As a musician I think I've been more influenced (not to mention intoxicated) by ethnic musics, even though I may not be as hip to its scope, than by all the British and American pap I usually listen to.

Some stars:

Nusrat Fateh Ali Khan and party
Rabih Abou-Khalil
Hamza El Din
Cheb Mami
Ofra Haza
The Bulgarian Women's Choir
Ravi Shankar
Anoushka Shankar (Ravi's daughter)
Gopal Shankar Misra
Dr. L. Subramaniam
Youssou N'Dour
Nana Vasconcelos
Markahuasi (Andean)
Huun-Huur-Tuu (Tuvan throat singers)
The Gyuto Monks (Tibetan tantric choir)
Yothu Yindi (Aboriginal Australian)

...to mention but a scant few--as well as a lot of "fusion" or world styles touched on by such artists as Steve Reich, Philip Glass and Jon Hassell etc and the even wilder experimental fusions by groups such as Muslim Gauze, Popul Vuh, Afro Celt Sound System, Peter Gabriel etc.
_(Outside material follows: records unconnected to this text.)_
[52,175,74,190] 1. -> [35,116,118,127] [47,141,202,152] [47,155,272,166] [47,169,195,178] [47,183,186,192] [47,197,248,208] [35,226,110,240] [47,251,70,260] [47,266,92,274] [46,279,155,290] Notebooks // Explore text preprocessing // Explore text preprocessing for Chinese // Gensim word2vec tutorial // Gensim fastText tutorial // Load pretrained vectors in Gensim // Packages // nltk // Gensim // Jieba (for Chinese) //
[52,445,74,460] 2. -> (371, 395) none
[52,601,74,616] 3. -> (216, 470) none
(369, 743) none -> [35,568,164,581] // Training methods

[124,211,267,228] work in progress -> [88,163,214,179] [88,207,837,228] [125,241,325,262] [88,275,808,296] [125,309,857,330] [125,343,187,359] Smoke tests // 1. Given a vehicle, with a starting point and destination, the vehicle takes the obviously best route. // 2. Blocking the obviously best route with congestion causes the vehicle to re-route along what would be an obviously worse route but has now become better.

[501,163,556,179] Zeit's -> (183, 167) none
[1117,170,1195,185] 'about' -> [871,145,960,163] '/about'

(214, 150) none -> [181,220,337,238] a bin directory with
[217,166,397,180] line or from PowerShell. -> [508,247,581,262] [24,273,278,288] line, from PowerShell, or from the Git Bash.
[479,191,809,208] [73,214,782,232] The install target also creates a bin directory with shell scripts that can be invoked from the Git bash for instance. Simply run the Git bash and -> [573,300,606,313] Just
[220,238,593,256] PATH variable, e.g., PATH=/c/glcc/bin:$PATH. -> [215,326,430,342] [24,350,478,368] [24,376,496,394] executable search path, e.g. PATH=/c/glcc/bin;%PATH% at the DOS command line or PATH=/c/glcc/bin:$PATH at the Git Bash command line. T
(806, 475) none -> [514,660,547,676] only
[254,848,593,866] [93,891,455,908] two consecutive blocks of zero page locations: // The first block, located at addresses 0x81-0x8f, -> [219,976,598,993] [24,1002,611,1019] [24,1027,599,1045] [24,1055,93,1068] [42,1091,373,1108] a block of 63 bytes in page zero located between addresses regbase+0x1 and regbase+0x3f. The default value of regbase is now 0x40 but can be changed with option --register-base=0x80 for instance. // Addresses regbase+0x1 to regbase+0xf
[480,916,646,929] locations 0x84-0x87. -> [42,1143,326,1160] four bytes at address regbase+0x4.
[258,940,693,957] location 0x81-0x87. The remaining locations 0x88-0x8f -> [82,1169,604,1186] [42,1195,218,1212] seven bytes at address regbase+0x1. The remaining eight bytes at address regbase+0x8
Other movements I find really fascinating are 'musical archaeologists' Such As Mouth Music, Master Musicians of Jajouka (as well as Markahuasi and even groups such as the Kronos Quartet) that are researching, reviving and mutating ancient forms of music.

It's more than slightly amazing to me that we are moving into an age where music may be the sole refuge of entire cultural paradigms.